— Exercise objective —
In the passage below about the Elf on the Shelf ban, what office does Robert Leonard hold?

— Text block —
Well, parents, if you are (like all people in the year 2021) just too f*cking tired for Elf on the Shelf, you officially have an out this year. Cobb County Superior Court Judge Robert Leonard has decided to do parents everywhere a solid and take all the blame if Buddy decides to just stay in the closet this holiday season. Leonard tweeted out an “official order” that bans Elf on the Shelf this year, so parents, print this out and enjoy having one less thing on your holiday to-do list.
“Tired of living in Elf on the Shelf tyranny? Not looking forward to the Elf forgetting to move and causing your kids emotional distress? I am a public servant and will take the heat for you. My gift to tired parents,” Leonard wrote, adding, “P.S. – If you love your elf, keep your elf. No contempt.”
The order itself reads in legalese that’s sure to fool any kid, and banishes Elf on the Shelf this year for the “distraction to school students and a risk to the emotional health and well being” it represents.

— Stored data —
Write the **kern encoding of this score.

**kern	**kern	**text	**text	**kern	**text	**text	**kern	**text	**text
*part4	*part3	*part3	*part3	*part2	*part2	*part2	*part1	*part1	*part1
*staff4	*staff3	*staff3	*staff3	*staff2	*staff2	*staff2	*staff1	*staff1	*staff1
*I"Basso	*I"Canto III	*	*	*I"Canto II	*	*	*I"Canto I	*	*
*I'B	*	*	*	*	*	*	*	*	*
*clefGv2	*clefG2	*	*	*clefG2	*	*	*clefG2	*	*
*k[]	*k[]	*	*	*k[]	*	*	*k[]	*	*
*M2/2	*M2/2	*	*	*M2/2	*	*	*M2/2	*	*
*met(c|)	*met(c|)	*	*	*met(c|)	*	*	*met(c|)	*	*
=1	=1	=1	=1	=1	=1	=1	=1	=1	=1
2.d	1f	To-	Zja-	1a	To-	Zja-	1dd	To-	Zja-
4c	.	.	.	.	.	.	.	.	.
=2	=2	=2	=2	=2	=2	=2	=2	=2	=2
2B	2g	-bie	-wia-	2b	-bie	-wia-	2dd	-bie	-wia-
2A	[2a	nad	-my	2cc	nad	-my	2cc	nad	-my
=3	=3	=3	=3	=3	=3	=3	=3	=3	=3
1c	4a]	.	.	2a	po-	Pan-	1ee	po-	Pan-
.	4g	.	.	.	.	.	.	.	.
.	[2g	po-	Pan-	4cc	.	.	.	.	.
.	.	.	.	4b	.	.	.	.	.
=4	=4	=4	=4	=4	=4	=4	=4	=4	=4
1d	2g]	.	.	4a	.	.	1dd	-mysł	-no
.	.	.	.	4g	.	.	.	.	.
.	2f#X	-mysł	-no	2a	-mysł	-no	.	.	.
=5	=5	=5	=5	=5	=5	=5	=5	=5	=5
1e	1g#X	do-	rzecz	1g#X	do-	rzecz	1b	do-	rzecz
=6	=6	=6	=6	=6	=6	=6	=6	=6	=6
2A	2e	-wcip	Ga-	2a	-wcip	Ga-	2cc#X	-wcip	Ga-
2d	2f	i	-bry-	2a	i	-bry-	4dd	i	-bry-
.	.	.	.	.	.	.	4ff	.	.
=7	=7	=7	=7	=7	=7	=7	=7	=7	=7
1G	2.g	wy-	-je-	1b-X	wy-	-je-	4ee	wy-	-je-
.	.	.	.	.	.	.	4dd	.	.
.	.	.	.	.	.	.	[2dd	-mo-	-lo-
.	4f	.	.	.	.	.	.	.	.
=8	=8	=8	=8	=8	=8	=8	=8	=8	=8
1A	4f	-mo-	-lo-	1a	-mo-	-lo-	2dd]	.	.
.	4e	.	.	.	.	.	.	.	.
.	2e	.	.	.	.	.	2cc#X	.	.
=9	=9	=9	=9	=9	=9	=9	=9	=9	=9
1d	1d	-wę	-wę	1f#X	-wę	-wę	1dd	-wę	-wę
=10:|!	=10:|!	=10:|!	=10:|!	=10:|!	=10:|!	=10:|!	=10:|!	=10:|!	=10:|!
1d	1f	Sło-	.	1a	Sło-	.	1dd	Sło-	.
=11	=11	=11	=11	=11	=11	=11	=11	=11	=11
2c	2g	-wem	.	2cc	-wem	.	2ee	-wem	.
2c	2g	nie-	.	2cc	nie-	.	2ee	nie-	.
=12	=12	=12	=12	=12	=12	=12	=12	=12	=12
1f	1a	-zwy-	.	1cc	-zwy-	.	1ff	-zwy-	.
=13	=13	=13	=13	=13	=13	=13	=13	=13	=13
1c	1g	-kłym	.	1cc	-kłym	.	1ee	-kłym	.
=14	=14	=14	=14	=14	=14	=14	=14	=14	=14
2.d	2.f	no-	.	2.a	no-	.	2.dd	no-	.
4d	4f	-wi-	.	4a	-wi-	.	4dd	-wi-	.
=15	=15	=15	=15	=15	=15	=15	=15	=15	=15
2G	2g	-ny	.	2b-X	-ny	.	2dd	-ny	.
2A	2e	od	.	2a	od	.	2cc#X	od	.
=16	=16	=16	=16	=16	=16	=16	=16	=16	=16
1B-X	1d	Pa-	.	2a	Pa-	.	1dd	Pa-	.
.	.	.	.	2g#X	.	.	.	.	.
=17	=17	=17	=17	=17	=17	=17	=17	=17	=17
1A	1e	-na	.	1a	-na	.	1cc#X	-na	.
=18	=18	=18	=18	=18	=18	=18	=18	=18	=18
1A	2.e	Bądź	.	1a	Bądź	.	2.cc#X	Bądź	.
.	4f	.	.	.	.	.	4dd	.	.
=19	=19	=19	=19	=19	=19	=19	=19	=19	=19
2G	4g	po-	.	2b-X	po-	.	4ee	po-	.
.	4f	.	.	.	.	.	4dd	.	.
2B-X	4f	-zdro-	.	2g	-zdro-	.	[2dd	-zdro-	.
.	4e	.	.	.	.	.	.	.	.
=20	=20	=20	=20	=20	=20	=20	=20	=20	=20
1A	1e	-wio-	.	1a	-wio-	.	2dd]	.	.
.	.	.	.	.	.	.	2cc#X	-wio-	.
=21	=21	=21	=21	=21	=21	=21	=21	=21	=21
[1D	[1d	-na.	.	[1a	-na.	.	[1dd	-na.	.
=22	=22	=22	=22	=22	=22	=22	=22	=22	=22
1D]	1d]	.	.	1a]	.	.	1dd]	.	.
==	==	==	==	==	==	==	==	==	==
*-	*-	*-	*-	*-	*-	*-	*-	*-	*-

* * *

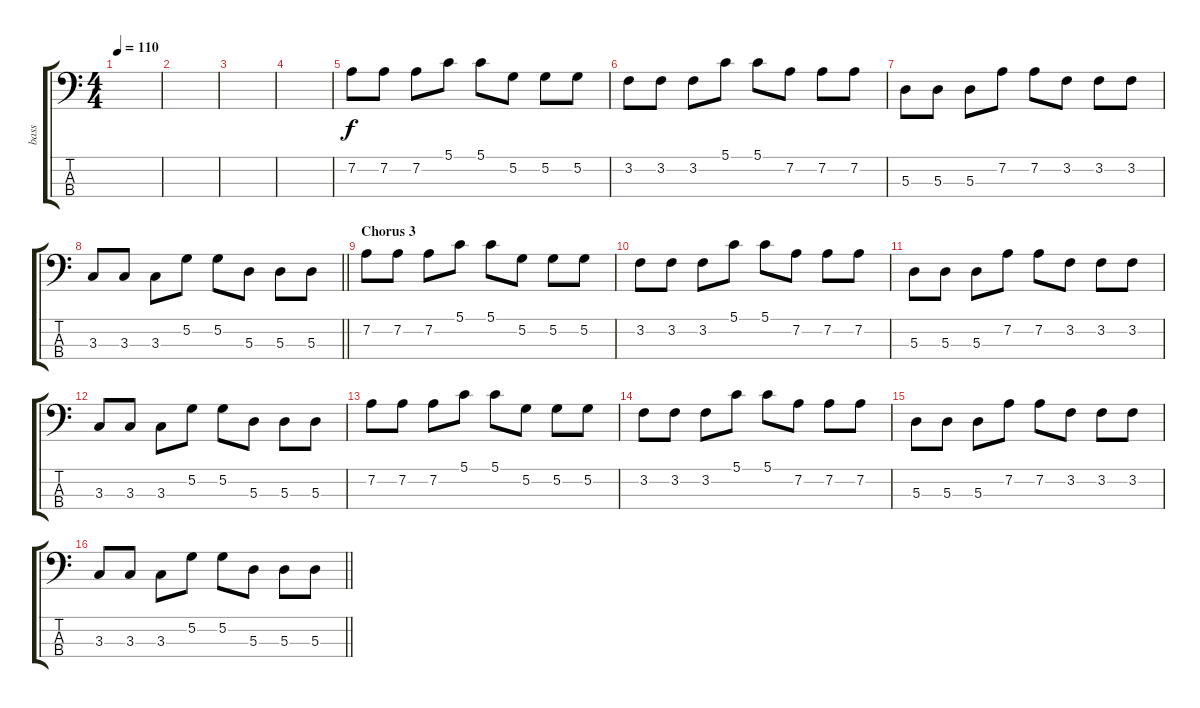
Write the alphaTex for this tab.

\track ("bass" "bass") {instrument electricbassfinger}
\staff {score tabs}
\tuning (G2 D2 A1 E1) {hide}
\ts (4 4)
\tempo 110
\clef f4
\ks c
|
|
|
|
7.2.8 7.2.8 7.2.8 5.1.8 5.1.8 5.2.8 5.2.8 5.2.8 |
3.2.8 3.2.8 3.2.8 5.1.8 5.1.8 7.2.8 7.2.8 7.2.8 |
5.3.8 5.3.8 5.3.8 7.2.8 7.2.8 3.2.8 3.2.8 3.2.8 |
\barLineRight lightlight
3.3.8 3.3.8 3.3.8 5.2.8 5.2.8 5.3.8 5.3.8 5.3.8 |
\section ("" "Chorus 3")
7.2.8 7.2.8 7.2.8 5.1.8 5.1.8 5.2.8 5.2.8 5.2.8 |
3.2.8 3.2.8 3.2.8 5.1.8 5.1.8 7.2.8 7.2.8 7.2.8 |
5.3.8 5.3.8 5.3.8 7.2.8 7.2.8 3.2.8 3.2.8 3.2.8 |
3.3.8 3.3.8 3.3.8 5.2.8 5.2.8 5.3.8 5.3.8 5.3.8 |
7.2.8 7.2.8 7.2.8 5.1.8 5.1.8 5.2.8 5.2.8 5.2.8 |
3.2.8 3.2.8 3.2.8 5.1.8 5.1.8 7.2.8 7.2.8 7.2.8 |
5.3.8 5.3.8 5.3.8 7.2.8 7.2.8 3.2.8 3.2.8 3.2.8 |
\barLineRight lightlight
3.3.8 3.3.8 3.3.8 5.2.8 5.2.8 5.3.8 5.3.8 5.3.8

* * *

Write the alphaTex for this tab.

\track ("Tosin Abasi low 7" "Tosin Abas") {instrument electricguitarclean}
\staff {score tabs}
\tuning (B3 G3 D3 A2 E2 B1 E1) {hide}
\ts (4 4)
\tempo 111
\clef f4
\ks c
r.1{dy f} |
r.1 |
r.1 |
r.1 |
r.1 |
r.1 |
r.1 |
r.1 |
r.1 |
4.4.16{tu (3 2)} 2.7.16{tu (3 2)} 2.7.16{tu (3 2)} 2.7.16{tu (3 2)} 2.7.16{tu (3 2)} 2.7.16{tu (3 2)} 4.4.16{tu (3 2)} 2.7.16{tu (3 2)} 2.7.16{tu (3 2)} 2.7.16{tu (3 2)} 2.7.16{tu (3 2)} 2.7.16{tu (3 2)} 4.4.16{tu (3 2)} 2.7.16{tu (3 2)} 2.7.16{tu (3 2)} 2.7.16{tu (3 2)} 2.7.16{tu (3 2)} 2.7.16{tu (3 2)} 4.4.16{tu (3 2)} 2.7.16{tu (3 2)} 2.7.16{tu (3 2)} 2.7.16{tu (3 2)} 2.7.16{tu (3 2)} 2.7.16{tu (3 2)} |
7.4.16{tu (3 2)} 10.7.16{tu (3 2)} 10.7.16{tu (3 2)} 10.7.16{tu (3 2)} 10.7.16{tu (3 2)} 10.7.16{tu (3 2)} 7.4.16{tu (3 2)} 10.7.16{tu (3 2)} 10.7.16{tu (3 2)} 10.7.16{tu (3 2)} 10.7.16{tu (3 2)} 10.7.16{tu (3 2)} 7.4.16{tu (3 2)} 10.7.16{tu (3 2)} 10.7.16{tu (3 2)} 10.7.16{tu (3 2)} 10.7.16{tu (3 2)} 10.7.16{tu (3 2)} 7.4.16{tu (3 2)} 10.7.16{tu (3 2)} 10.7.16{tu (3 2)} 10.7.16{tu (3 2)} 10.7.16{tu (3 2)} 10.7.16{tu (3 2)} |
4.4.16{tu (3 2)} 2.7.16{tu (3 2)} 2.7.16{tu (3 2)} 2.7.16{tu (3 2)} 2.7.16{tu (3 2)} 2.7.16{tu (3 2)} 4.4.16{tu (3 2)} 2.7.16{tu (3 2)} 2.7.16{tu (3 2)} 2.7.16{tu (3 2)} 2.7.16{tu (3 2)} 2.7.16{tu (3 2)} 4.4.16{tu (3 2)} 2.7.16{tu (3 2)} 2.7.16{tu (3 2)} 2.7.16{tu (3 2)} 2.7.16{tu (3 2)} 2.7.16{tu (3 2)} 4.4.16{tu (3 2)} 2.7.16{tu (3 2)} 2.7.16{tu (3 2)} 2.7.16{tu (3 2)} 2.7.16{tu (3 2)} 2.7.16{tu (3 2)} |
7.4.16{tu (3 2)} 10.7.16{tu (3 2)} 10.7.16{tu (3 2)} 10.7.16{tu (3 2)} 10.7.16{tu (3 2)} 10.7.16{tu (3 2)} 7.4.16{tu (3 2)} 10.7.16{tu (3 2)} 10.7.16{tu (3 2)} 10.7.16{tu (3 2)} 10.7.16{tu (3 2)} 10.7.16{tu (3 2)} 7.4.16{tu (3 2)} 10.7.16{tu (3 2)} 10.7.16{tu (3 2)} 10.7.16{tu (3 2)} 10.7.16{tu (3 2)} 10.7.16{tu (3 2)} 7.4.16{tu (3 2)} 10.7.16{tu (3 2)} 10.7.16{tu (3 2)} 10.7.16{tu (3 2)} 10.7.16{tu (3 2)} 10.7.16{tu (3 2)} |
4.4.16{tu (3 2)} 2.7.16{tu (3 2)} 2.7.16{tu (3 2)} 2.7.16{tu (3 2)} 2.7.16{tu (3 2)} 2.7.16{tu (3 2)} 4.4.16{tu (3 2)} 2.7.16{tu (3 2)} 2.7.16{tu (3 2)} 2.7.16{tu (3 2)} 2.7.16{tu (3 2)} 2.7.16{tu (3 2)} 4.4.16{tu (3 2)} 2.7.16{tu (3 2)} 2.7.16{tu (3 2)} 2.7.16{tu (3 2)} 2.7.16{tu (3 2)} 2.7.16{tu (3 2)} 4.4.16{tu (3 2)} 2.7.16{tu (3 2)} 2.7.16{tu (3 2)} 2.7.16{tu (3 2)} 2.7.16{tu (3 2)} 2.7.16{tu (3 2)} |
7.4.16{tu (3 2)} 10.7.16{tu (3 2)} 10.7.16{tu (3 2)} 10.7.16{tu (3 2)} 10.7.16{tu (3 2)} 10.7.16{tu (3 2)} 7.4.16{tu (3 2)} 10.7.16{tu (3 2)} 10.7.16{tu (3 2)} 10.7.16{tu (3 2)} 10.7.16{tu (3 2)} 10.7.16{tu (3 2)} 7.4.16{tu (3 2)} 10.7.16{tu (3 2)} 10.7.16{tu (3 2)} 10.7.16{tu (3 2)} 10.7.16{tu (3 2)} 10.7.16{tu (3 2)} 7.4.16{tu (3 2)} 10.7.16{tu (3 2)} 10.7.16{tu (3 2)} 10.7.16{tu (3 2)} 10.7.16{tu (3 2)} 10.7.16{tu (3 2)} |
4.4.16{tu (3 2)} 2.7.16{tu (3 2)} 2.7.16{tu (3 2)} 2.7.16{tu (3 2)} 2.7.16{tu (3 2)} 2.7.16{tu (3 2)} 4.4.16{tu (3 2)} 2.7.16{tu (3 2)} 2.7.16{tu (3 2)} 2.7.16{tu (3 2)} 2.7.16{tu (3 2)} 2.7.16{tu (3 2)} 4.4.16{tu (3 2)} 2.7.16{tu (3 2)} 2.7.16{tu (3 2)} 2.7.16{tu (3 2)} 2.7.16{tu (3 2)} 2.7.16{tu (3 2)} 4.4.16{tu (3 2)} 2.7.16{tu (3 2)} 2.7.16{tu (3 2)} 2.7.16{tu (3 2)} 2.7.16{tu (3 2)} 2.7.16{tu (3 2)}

— Solution to the problem —
He is a Cobb County Superior Court Judge.